It says possess a quota hunting permit, does that mean the letter we got or do we get something during the meeting?


----------



## onemoretime (Dec 3, 2009)

anybody going up early .. i will be there sunday


----------



## CharrDad (Dec 3, 2009)

bam bam, I think we get our official hunt permit during the mandatory pre-hunt meeting.


----------



## whtlhntr (Dec 3, 2009)

*early*

heading up early monday morning

this google earth scouting isn't working so good, tried it with the flight simulator and crashed about 5 times, these controls don't work so good, and i don't feel so good


----------



## Dr_Science (Dec 3, 2009)

Hey Semi-Pro, thanks for that refresher- I haven't seen my letter in a few weeks. 

I exhausted my 2-point priority stash for this one, so I'm hoping it's worth it. 
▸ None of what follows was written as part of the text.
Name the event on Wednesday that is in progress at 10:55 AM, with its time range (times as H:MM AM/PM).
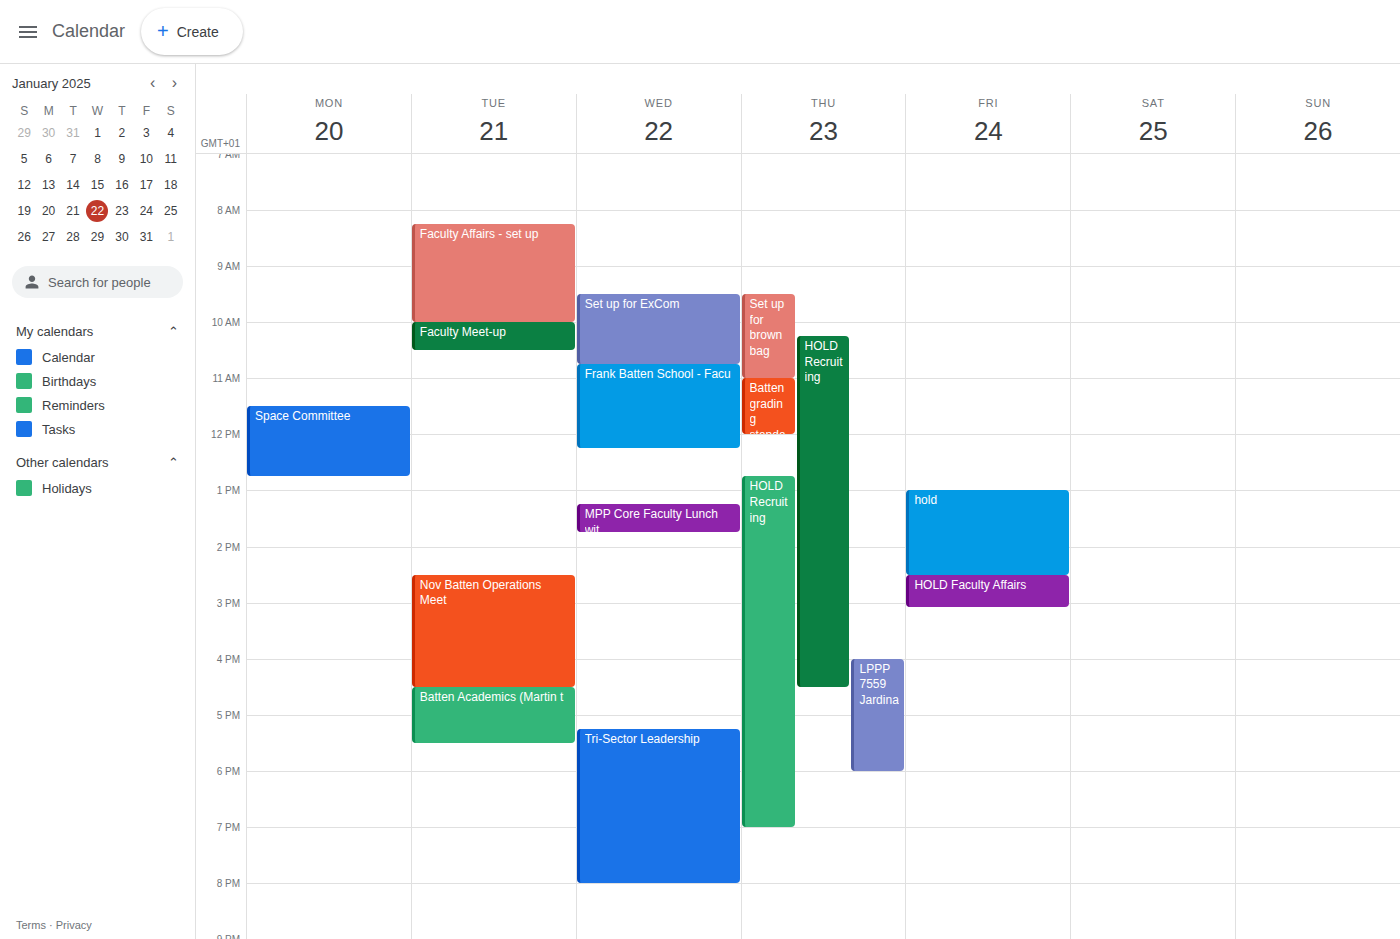
"Frank Batten School - Facu", 10:45 AM to 12:15 PM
Hey Charlie, or someone else, can you tell us where we ought to send our $30?


----------



## CharrDad (Dec 3, 2009)

Dr. Science, You may want to give them a call at the Park about the $30 payment. I paid mine over the phone. If I'm not mistaken there is a deadline on the payment.


----------



## whtlhntr (Dec 4, 2009)

Think the deadline is 2 days prior to the hunt.  I called earlier this week and paid over the phone, got my receipt yesterday in the mail.


----------



## Dr_Science (Dec 4, 2009)

Thanks, yall. I'll give em a holler right now.


----------



## CharrDad (Dec 7, 2009)

All right! It's time to load 'em up. 
Hope to see everybody at the meeting this evening. Don't forget to bring your rain jacket.


----------



## whtlhntr (Dec 10, 2009)

Rain jacket sure was appropiate on Day 1, Day 2 wasn't too bad.  Great change from the swamps, for sure.  Know that next time I'll be closer to the road.  1200 yard drag, over Pine Mountain, still sore.  Glad I passed on the does.  Will definitely be looking forward to that hunt again, maybe in 3 or 4 years when I can get my priority points built back up.  By the way, I don't think I'm part of the 8%, must of been my buddy.
Sure wish his right side was a nice as his left, would have loved to have run into the one that did the damage


----------



## Paymaster (Dec 10, 2009)

Too bad about the one side but man! he is a stud! Congrats!!!!!


----------



## huntindawg (Dec 10, 2009)

whtlhntr said:


> Rain jacket sure was appropiate on Day 1, Day 2 wasn't too bad.  Great change from the swamps, for sure.  Know that next time I'll be closer to the road.  1200 yard drag, over Pine Mountain, still sore.  *Glad I passed on the does. * Will definitely be looking forward to that hunt again, maybe in 3 or 4 years when I can get my priority points built back up.  By the way, I don't think I'm part of the 8%, must of been my buddy.
> Sure wish his right side was a nice as his left, would have loved to have run into the one that did the damage


----------



## whtlhntr (Dec 11, 2009)

If I had seen a doe on day 1 I'd of took her as required by the hunt rules, day 2 you could shoot what showed, they showed after the buck and I wasn't about to take on more dragging.


----------



## Minner (Dec 12, 2009)

Nice buck, whtlhntr! Congratulations!

My Dad killed one a lot like that last month at Pigeon Mtn. WMA. Right side was broken just about where yours was. Left side was fine. Like you, we'd liked to have seen the one that broke it off.


----------